In this tutorial, we will examine the theoretical foundation of underwater acoustic signal detection and offer some practical techniques. We will introduce the existing noise models, and discuss ways to estimate their parameters. Based on these, several theoretical bounds for detection performance will be presented. Traditional and state-of-the-art detection schemes will be studied, and analyzed by their suitability to the underwater domain. We will then focus on tailor-made solutions for both active and passive underwater signal detection, and show some test cases on practical applications. In the second part of the tutorial, the attendees will practice on detection of signals over both simulations and using real signals recorded at sea. Finally, the current research challenges will be reviewed.

Target Audience

The objectives of tutorial are:

  • Introduce basic approaches for underwater acoustic signal detection.
  • Study practical noise distribution model for signal detection.
  • Discuss current schemes for underwater acoustic signal detection.
  • Experience techniques for signal detection.

The classes will include both theoretical analysis, simulation results, and a first-hand experiencing of acoustic detection of the participants over experimental data. Since live experiments will take place, the tutorial can accommodate up to 30 attendees.

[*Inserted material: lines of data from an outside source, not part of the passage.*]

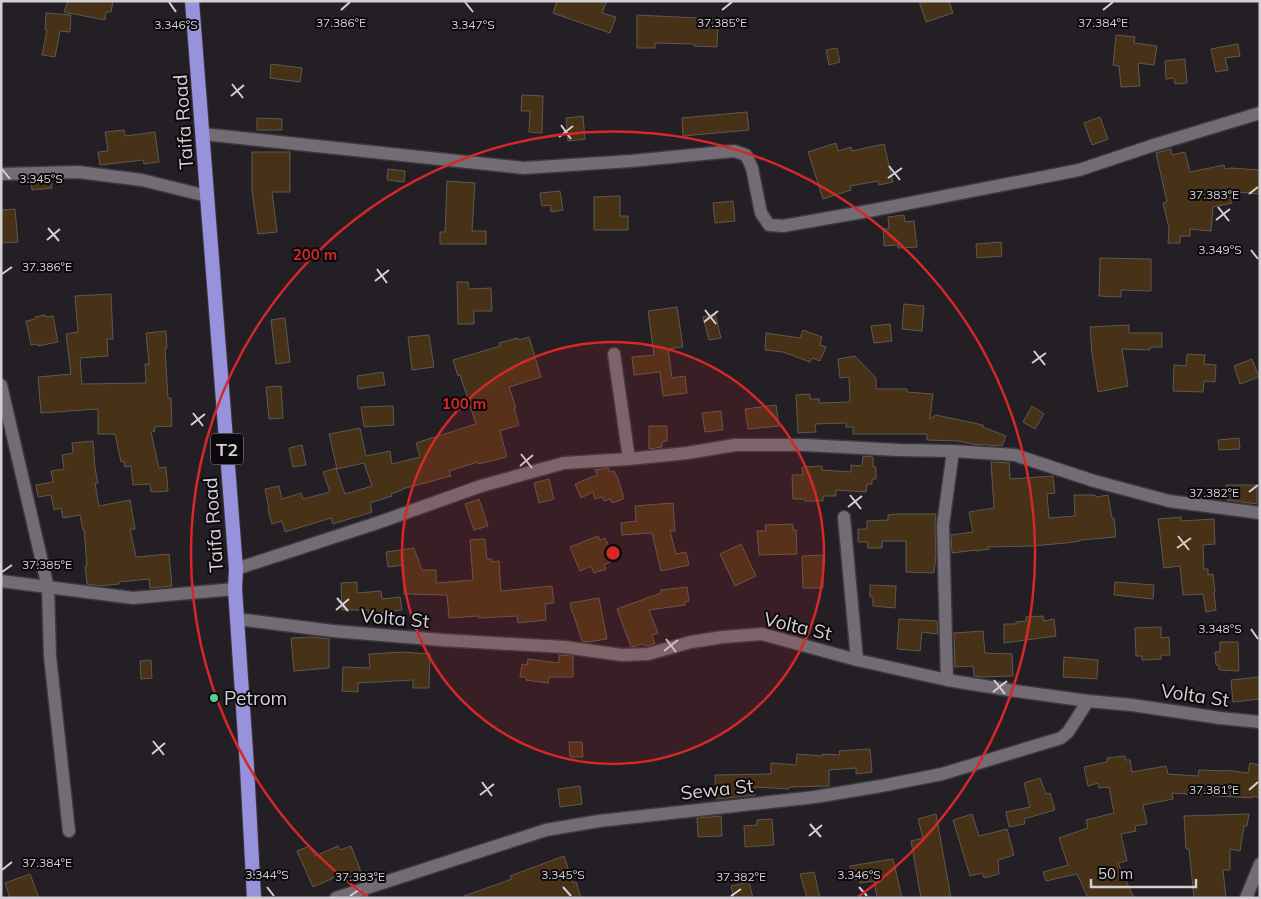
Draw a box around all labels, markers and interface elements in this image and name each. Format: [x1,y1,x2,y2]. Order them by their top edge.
text: 37.386°E [316,15,366,30]
text: 37.385°E [697,15,747,30]
text: 37.384°E [1078,15,1128,30]
text: 3.346°S [154,17,198,32]
text: 3.347°S [451,17,495,32]
street label: Taifa Road [168,74,198,170]
text: 3.345°S [19,171,63,186]
text: 37.383°E [1189,187,1239,202]
text: 3.349°S [1198,242,1242,257]
text: 200 m [293,245,337,264]
text: 37.386°E [22,259,72,274]
text: 100 m [442,394,486,413]
road number: T2 [211,434,243,464]
street label: Taifa Road [198,477,228,573]
text: 37.382°E [1189,485,1239,500]
centre of rings [604,544,622,562]
text: 37.385°E [22,557,72,572]
street label: Volta St [360,603,431,633]
street label: Volta St [762,607,835,646]
text: 3.348°S [1198,621,1242,636]
street label: Volta St [1159,678,1231,712]
place label: Petrom [224,686,287,710]
marker: Petrom [208,692,220,704]
street label: Sewa St [679,773,755,805]
text: 37.381°E [1189,782,1239,797]
text: 37.384°E [22,855,72,870]
scale bar [1091,856,1196,888]
text: 50 m [1098,864,1133,883]
text: 3.344°S [245,867,289,882]
text: 3.345°S [541,867,585,882]
text: 3.346°S [837,867,881,882]
text: 37.383°E [335,869,385,884]
text: 37.382°E [716,869,766,884]

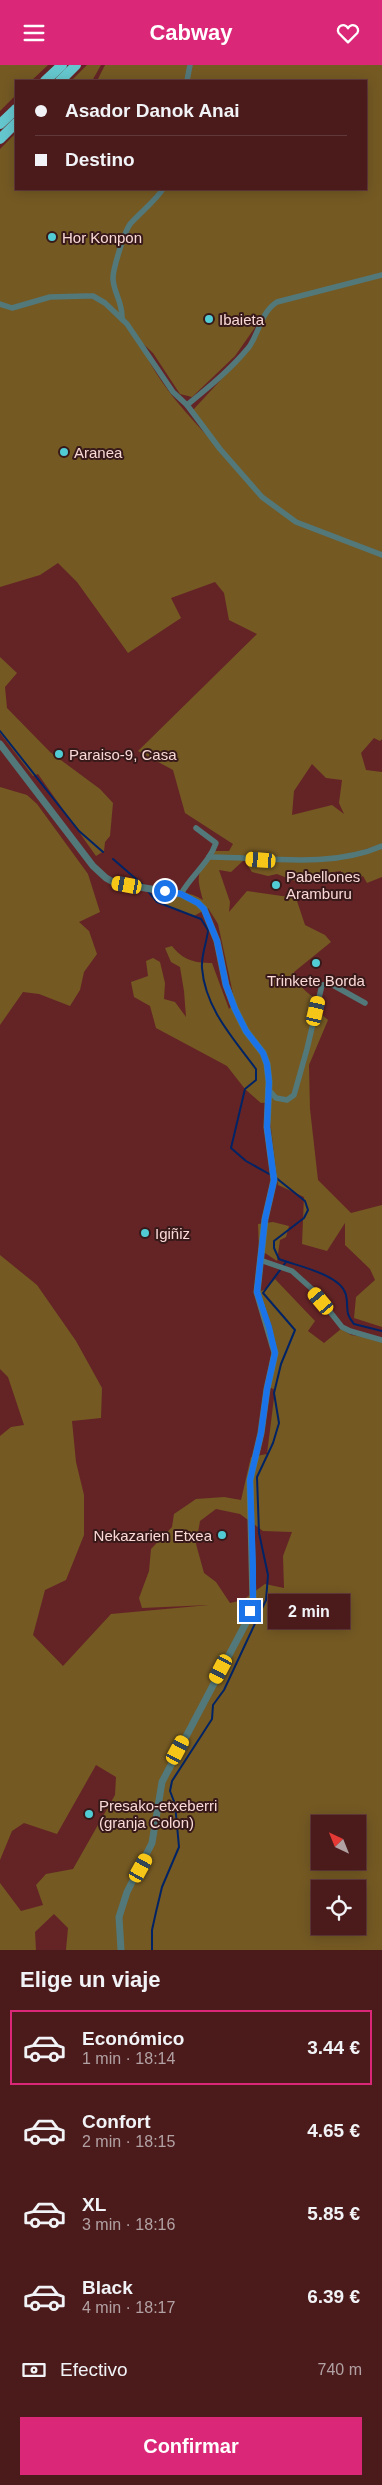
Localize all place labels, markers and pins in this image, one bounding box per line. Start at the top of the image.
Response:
place label: Hor Konpon [62,229,142,246]
marker: Hor Konpon [46,231,58,243]
place label: Ibaieta [219,311,265,328]
marker: Ibaieta [203,313,215,325]
place label: Aranea [74,444,123,461]
marker: Aranea [58,446,70,458]
place label: Paraiso-9, Casa [69,746,177,763]
marker: Paraiso-9, Casa [53,748,65,760]
place label: Pabellones Aramburu [286,868,360,902]
marker: Pabellones Aramburu [270,879,282,891]
marker: Trinkete Borda [310,957,322,969]
place label: Trinkete Borda [267,972,366,989]
place label: Igiñiz [155,1225,190,1242]
marker: Igiñiz [139,1227,151,1239]
place label: Nekazarien Etxea [94,1527,213,1544]
marker: Nekazarien Etxea [216,1529,228,1541]
place label: Presako-etxeberri (granja Colon) [99,1797,217,1831]
marker: Presako-etxeberri (granja Colon) [83,1808,95,1820]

The tutorial is targeted to electrical and computer engineers who has background on random processes, telecommunication, signals and systems, and probability analysis. The attendees should bring laptops with Matlab installed and be sufficiently comfortable in using Matlab.

Content Outline

The topics covered are highly relevant to engineers working on a verity of acoustic applications including the broad topics of:

Basics of underwater acoustics [45min]

  • Propagation models
  • Noise models
  • Sound speed profiles
  • Doppler shift
  • The SONAR equation

Passive acoustic detection [45min]

  • Energy detector
  • Belief propagation

Active acoustic detection [45min]

  • The matched filter
  • Tracking

Threshold-less detection [45min]

Roee Diamant received his PhD from the Department of Electrical and Computer Engineering, University of British Columbia, in 2013, and his B.Sc. and the M.Sc. degrees from the Technion, Israel Institute of Technology, in 2002 and 2007, respectively. From 2001 to 2009, he worked in Rafael Advanced Defense Systems, Israel, as a project manager and systems engineer, where he developed a commercial underwater modem with network capabilities. In 2015 and 2016, he was a visiting Prof. at the University of Padova, Italy. In 2009, he received the Israel Excellent Worker First Place Award from the Israeli Presidential Institute. In 2010, he received the NSERC Vanier Canada Graduate Scholarship. Dr. Diamant has received three Best Paper awards, and serves as an associate editor for the IEEE Ocean Engineering. Currently, he is the coordinator of the EU H2020 project SYMBIOSIS (BG-14 track), and leads the underwater Acoustic and Navigation Laboratory (ANL) as an assist. Prof. at the Dept. of Marine Technology, University of Haifa. His research interests include underwater acoustic communication, underwater navigation, object identification, and classification.